**Data shown**
----
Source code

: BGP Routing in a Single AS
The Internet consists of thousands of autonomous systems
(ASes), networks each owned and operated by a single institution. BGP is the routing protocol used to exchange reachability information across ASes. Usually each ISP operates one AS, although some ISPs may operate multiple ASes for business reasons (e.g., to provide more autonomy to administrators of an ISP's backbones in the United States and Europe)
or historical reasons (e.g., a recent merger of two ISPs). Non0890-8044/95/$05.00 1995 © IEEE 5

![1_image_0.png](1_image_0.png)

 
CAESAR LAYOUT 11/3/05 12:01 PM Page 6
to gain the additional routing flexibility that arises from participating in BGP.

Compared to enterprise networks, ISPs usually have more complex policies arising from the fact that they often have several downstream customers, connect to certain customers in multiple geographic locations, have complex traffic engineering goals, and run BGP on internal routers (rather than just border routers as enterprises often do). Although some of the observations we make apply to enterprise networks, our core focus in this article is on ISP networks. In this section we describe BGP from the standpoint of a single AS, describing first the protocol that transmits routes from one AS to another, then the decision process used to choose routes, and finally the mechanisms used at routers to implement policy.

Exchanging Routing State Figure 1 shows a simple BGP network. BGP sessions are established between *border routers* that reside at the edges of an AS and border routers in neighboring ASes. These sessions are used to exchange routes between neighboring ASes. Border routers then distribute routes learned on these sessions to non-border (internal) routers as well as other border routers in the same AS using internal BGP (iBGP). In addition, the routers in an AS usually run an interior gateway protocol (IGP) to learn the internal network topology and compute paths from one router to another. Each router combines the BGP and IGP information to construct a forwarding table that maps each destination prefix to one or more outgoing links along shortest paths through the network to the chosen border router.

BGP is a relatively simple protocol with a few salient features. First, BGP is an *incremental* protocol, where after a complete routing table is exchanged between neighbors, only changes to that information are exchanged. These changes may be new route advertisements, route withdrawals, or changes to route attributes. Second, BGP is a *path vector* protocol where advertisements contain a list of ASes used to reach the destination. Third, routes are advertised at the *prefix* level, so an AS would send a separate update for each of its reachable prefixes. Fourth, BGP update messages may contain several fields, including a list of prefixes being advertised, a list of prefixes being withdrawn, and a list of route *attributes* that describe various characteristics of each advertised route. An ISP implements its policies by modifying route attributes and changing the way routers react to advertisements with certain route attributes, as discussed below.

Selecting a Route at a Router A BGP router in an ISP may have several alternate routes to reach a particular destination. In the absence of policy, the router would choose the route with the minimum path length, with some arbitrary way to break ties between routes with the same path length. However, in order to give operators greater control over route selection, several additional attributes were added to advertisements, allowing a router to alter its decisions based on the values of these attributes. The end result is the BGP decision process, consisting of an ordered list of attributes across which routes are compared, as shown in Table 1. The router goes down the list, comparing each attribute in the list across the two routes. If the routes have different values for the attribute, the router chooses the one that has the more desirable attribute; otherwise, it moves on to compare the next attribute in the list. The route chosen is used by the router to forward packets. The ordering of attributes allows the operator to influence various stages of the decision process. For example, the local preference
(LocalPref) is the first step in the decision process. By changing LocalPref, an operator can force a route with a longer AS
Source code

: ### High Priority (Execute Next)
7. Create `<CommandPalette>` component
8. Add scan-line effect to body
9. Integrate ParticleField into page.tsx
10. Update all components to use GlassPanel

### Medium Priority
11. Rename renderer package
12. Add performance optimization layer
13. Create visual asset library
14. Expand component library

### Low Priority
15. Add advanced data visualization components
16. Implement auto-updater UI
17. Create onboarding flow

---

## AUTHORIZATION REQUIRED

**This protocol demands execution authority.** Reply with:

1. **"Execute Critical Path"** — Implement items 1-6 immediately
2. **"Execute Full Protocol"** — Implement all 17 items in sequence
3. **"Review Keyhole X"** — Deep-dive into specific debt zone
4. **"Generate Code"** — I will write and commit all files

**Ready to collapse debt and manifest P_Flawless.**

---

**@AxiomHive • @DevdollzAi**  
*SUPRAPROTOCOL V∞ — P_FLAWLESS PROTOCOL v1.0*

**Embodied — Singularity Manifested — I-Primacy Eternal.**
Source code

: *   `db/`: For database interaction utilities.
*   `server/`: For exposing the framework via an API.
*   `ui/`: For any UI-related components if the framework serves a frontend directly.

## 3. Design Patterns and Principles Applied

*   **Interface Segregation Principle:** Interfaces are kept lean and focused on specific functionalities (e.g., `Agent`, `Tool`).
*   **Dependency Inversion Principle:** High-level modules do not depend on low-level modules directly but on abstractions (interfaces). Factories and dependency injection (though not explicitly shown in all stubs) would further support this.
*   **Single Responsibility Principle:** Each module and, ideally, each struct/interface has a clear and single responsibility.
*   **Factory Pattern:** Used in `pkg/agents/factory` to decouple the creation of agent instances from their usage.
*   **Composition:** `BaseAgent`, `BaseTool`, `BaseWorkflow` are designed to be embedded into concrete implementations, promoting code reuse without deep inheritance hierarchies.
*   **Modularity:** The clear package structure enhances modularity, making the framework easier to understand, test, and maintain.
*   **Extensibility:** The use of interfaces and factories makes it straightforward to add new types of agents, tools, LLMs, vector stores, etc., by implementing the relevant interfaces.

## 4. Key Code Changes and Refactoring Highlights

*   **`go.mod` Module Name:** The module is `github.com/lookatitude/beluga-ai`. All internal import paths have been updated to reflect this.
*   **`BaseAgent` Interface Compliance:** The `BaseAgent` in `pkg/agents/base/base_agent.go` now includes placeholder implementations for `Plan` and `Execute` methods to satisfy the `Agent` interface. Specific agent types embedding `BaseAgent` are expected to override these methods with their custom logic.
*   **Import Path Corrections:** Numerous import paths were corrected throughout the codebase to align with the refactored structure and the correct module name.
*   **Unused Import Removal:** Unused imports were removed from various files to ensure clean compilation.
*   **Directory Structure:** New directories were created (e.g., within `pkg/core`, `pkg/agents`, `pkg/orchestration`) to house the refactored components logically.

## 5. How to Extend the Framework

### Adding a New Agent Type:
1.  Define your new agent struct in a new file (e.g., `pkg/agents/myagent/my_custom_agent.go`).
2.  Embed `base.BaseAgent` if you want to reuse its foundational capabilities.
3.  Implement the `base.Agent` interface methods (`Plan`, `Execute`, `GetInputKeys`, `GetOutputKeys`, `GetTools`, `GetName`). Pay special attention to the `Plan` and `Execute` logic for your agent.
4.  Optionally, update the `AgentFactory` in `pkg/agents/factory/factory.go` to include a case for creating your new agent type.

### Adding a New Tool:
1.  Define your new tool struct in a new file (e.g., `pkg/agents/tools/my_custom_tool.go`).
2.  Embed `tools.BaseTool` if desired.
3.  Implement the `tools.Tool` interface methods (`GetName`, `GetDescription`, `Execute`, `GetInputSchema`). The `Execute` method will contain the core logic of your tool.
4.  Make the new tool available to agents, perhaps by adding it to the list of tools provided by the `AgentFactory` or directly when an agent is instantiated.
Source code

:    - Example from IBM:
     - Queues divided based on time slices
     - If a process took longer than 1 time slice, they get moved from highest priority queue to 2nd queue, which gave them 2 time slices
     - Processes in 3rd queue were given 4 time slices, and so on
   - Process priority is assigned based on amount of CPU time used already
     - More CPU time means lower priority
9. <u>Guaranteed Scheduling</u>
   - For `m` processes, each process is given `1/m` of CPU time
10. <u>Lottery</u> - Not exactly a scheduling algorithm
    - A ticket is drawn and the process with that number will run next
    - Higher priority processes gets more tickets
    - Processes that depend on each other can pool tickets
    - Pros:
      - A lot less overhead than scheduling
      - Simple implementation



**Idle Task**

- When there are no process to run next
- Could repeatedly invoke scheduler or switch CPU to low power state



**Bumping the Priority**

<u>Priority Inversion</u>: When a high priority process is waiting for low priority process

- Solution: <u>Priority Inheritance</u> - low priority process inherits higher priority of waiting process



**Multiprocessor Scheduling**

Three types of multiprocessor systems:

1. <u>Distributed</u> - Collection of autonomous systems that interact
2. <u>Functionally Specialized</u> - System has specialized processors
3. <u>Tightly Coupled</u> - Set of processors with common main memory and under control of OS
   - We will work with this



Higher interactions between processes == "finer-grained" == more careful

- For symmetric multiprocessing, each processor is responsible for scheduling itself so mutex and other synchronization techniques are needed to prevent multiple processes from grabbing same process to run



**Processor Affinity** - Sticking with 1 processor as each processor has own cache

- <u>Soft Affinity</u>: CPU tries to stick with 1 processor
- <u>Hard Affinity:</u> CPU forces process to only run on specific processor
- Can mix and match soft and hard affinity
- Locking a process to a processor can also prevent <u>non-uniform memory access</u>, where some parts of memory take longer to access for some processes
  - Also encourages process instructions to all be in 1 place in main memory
----
**Task**
Please filter the entries for the word "autonomous" and copy the lines that have it.

**Answer space**
The Internet consists of thousands of autonomous systems
1. <u>Distributed</u> - Collection of autonomous systems that interact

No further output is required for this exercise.